Unless you’re using the brew in a bag technique, a mash tun is an essential piece of equipment when advancing to all-grain brewing. Mash tuns come in all shapes, sizes and materials, and the ideal vessel for you will depend on your current procedures and future goals as a homebrewer. Mash tuns can be purchased from a homebrew shop, or easily made at home with limited skill and tools.
In this tutorial, we’ll cover how to build a mash tun for batch sparge brewing (~5 gallon batches), an approachable means of all-grain brewing. For additional instructions, follow along with AHA Director Gary Glass in part three of the Introduction to All-Grain Video Series, as he walks viewers through the steps to building this mash tun.
How it Works
Simply put, a mash tun is a vessel for conducting the mashing process, while allowing for easy lautering—the process of removing the liquid wort from grain solids.
This specific build uses a stainless steel supply line as the filter to allow the liquid to move to the boil kettle, while leaving the grains and as much sediment as possible behind in the mash tun. The supply line is prepared so that there is basically a cylindrical screen of stainless steel that is fine enough to prevent most solids from being transferred, without too much worry of clogging.
- 48 quart picnic cooler
- Rubber mini-keg bung
- (2) 1/4″ hose clamps
- 1/2″ hose clamp
- 3/8″ inline nylon valve
- 7/16″ vinyl tubing*
- 16″ stainless steel supply line**
- Food-grade sealer
*Enough length to reach your boil kettle.
**Shorter or longer lengths should work fine.
- Scissors, to cut tubing
- Screw driver, for tightening hose clamps
- Needle-nosed pliers, for preparing the stainless steel braid
- Paper towel or rag, to clean up sealer
- Saw, or other means of cutting through stainless steel supply line
Putting together a mash tun out of a rectangular picnic cooler is actually quite easy. Review the following steps, gather the materials and tools, and you’ll have yourself a homemade mash tun in no time.
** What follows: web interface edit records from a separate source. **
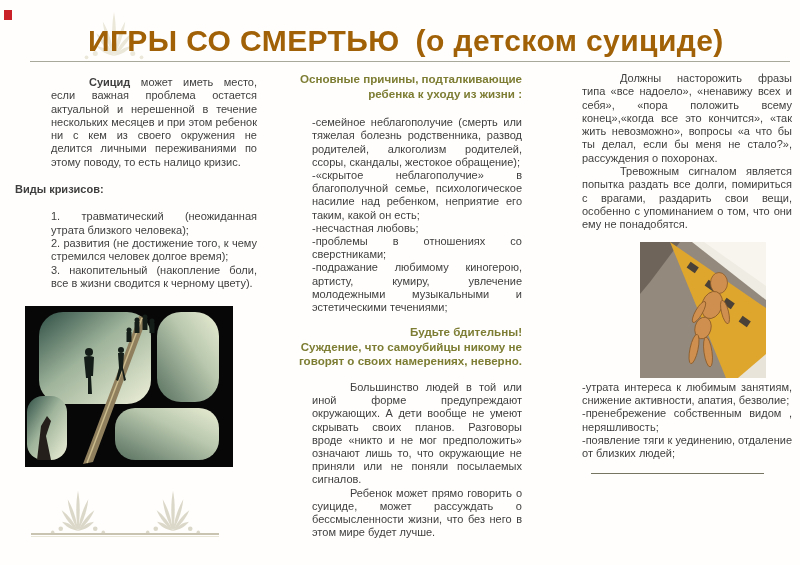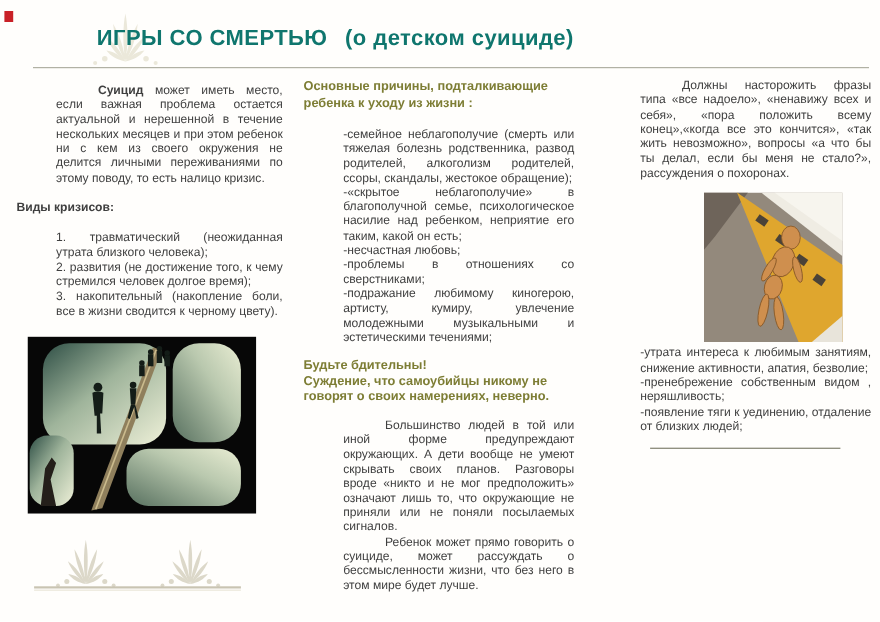--- a/index.html
+++ b/index.html
@@ -1,35 +1,35 @@
 <!DOCTYPE html>
 <html><head>
 <meta charset="utf-8">
 <style>
   html,body{margin:0;padding:0;background:#ffffff;}
   .page{position:relative;width:800px;height:565px;background:#fffefc;overflow:hidden;
         font-family:"Liberation Sans",sans-serif;color:#3f3f3f;}
   .red-mark{position:absolute;left:4px;top:10px;width:8px;height:10px;background:#c92127;}
   .watermark{position:absolute;left:52px;top:8px;z-index:0;}
   h1.title{position:absolute;left:88px;top:24px;margin:0;z-index:1;
-           font-size:20px;font-weight:bold;color:#0f766e;letter-spacing:.4px;white-space:nowrap;}
+           font-size:30px;font-weight:bold;color:#a16207;letter-spacing:.4px;white-space:nowrap;}
   h1.title .sub{margin-left:16px;}
   .rule{position:absolute;left:30px;top:61px;width:760px;height:1px;background:#a9a99b;}
   .col{position:absolute;font-size:11px;line-height:13.3px;}
   .col1{left:15px;top:76px;width:242px;}
   .col2{left:276px;top:72px;width:246px;line-height:13.2px;}
   .col3{left:546px;top:72px;width:246px;}
   p{margin:0;}
   .just{text-align:justify;margin-left:36px;}
   .indent{text-indent:38px;}
   .mb{margin-bottom:14px;}
   .mt{margin-top:13px;}
   .center{text-align:left;}
   .bold{font-weight:bold;}
-  .olive{color:#7d7d34;font-weight:bold;text-align:left;font-size:11.6px;line-height:14.6px;}
+  .olive{color:#7d7d34;font-weight:bold;text-align:right;font-size:11.6px;line-height:14.6px;}
   .photo1{margin:16px 0 0 10px;display:block;}
   .photo2-row{text-align:right;margin:10px 26px 0 0;}
   .ornament{margin:20px 0 0 8px;display:block;}
   .divider{margin:12px 0 0 45px;width:173px;height:0;border-top:1px solid #757562;}
 </style>
 </head>
 <body>
 
 <div class="page">
 
@@ -126,20 +126,21 @@
     <p class="olive" style="margin-top:11px">
       <span>Будьте бдительны!</span><br>
       <span>Суждение, что самоубийцы никому не говорят о своих намерениях, неверно.</span>
     </p>
     <p class="just indent" style="margin-top:12px">Большинство людей в той или иной форме предупреждают окружающих. А дети вообще не умеют скрывать своих планов. Разговоры вроде «никто и не мог предположить» означают лишь то, что окружающие не приняли или не поняли посылаемых сигналов.</p>
     <p class="just indent">Ребенок может прямо говорить о суициде, может рассуждать о бессмысленности жизни, что без него в этом мире будет лучше.</p>
   </section>
 
   <section class="col col3">
     <p class="just indent">Должны насторожить фразы типа «все надоело», «ненавижу всех и себя», «пора положить всему конец»,«когда все это кончится», «так жить невозможно», вопросы «а что бы ты делал, если бы меня не стало?», рассуждения о похоронах.</p>
+    <p class="just indent">Тревожным сигналом является попытка раздать все долги, помириться с врагами, раздарить свои вещи, особенно с упоминанием о том, что они ему не понадобятся.</p>
 
     <div class="photo2-row">
       <svg width="126" height="136" viewBox="0 0 126 136">
         <rect width="126" height="136" fill="#93897c"></rect>
         <polygon points="0,0 40,0 10,40 0,52" fill="#6e645a"></polygon>
         <polygon points="30,0 126,66 126,136 86,136" fill="#dfa62e"></polygon>
         <g fill="#4a4238">
           <rect x="48" y="22" width="10" height="7" transform="rotate(35 53 25)"></rect>
           <rect x="66" y="40" width="10" height="7" transform="rotate(35 71 43)"></rect>
           <rect x="84" y="58" width="10" height="7" transform="rotate(35 89 61)"></rect>

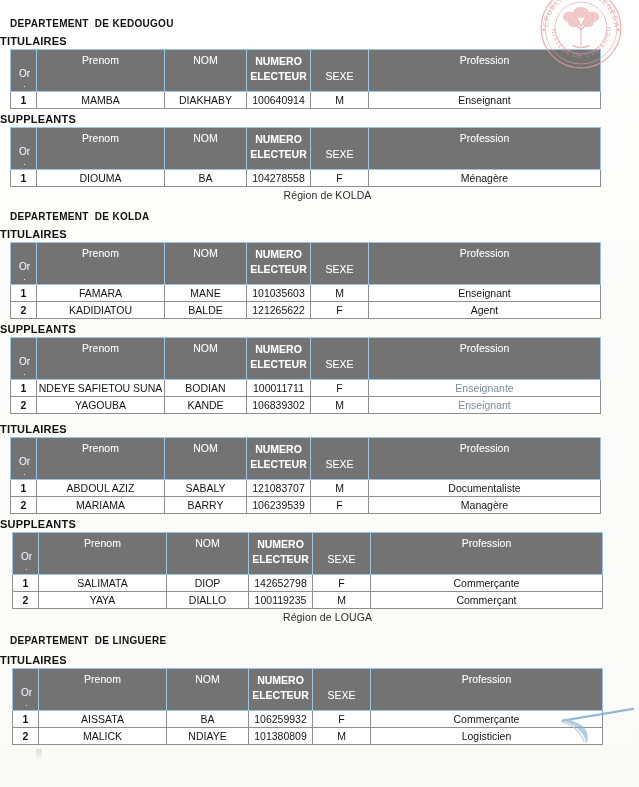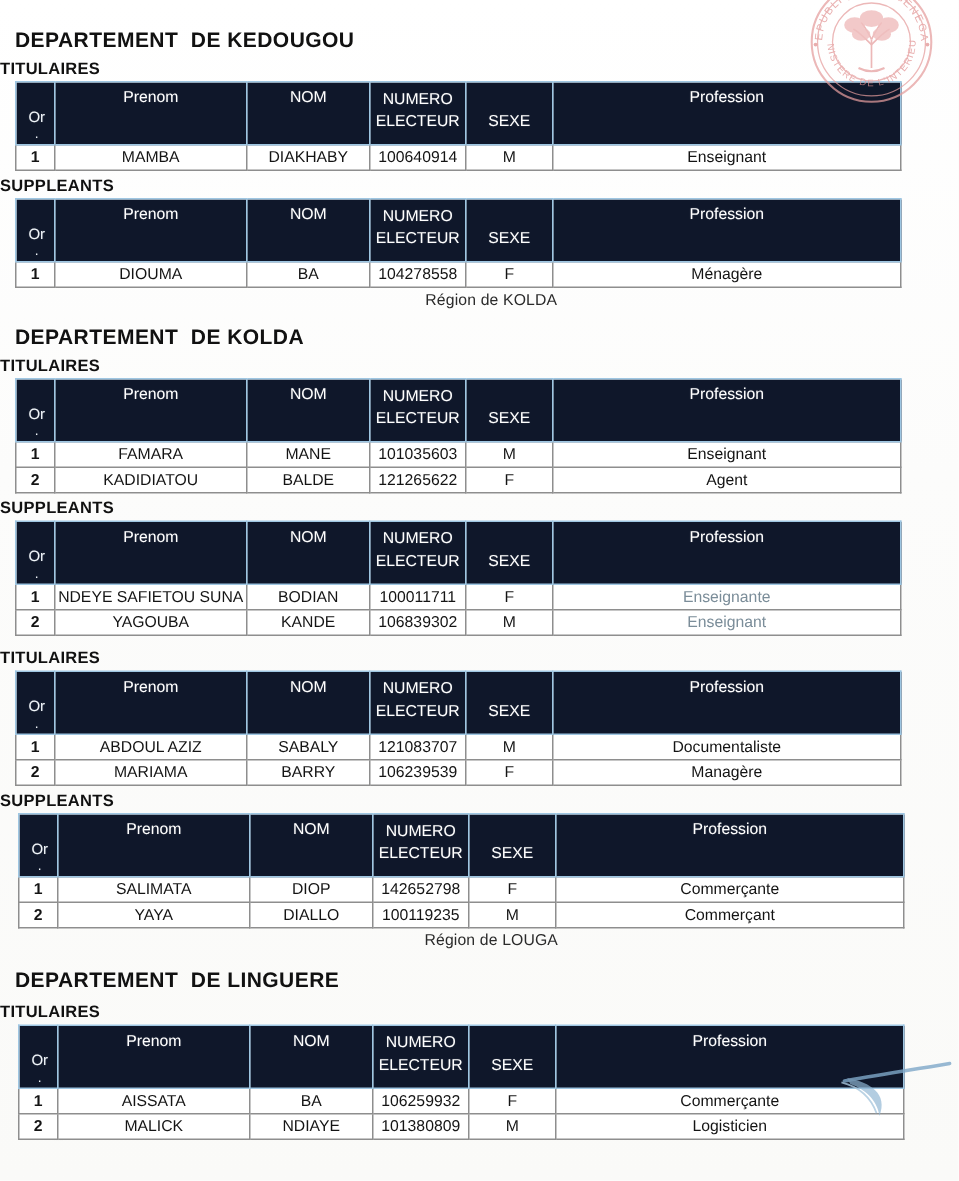--- a/index.html
+++ b/index.html
@@ -30,21 +30,21 @@
     font-size: 10.5px;
     color: #2b2b2b;
     letter-spacing: .1px;
     margin: 0;
     padding: 0;
   }
   .region-caption.indent { padding-left: 16px; }
 
   
   .dept-heading {
-    font-size: 14px;
+    font-size: 10px;
     font-weight: bold;
     letter-spacing: .3px;
     color: #111;
     margin: 0;
     padding-left: 10px;
     white-space: pre;
   }
 
   
   .group-label {
@@ -75,40 +75,40 @@
   table.reg col.c-pro  { width: 232px; }
 
   table.reg th, table.reg td {
     border: 1px solid #8e8e8e;
     font-size: 10.5px;
     text-align: center;
     padding: 0;
   }
 
   table.reg thead th {
-    background: #0f172a;
+    background: #737373;
     color: #ffffff;
     font-weight: normal;
     height: 42px;
     vertical-align: top;
     padding-top: 4px;
     border-color: #9ec6e2;
     text-shadow: 0 0 1px rgba(255,255,255,.25);
   }
   table.reg thead th.ord-head {
     vertical-align: bottom;
     padding: 0 0 2px 2px;
     text-align: center;
     font-size: 10px;
     line-height: 1.05;
     color: #f1f6fa;
   }
   table.reg thead th.ord-head .ord-dot { display:block; font-size: 9px; }
   table.reg thead th.sexe-head { vertical-align: middle; padding-top: 11px; }
-  table.reg thead th.two-line { line-height: 1.45; }
+  table.reg thead th.two-line { line-height: 1.45; font-weight: bold; }
 
   table.reg tbody td {
     height: 17px;
     background: #ffffff;
     color: #141414;
   }
   table.reg tbody td.ord { font-weight: bold; font-size: 10.5px; }
   table.reg tbody td.faded { color: #7b8d99; }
- Remove the spigot from the picnic cooler. Typically it can be unscrewed by hand, but you may need to use pliers or some other tool if it is screwed on tight.
- Remove the plastic plug from the rubber mini-keg bung. You will not need this.
- From the inside of the cooler, place the rubber mini-keg bung in the whole where the spigot was.
- Optional: If the mini-keg bung is not fitting snug, food-grade sealer can be used to create a water-tight seal.
- Run 6″ of the vinyl tubing through the mini-keg bung so that there are a few inches hanging out of each side of the cooler.
- Prepare the stainless steel braid:
- Cut off both ends of the stainless steel supply line with snips or a saw.
- Remove the plastic tubing from the inside of the stainless steel braid.
- Using needle-nosed pliers, clamp one end of the supply line shut.
- Attach the prepared stainless steel braid to the end of vinyl tubing on the inside of the cooler using the 1/2″ hose clamp.
- Attach the nylon valve to the end of the tubing on the outside of the cooler using a 1/4″ hose clamp.
- On the other end of the nylon valve, attach a piece of tubing long enough to reach your boil kettle (typically ~2-4 feet) using a 1/4″ hose clamp.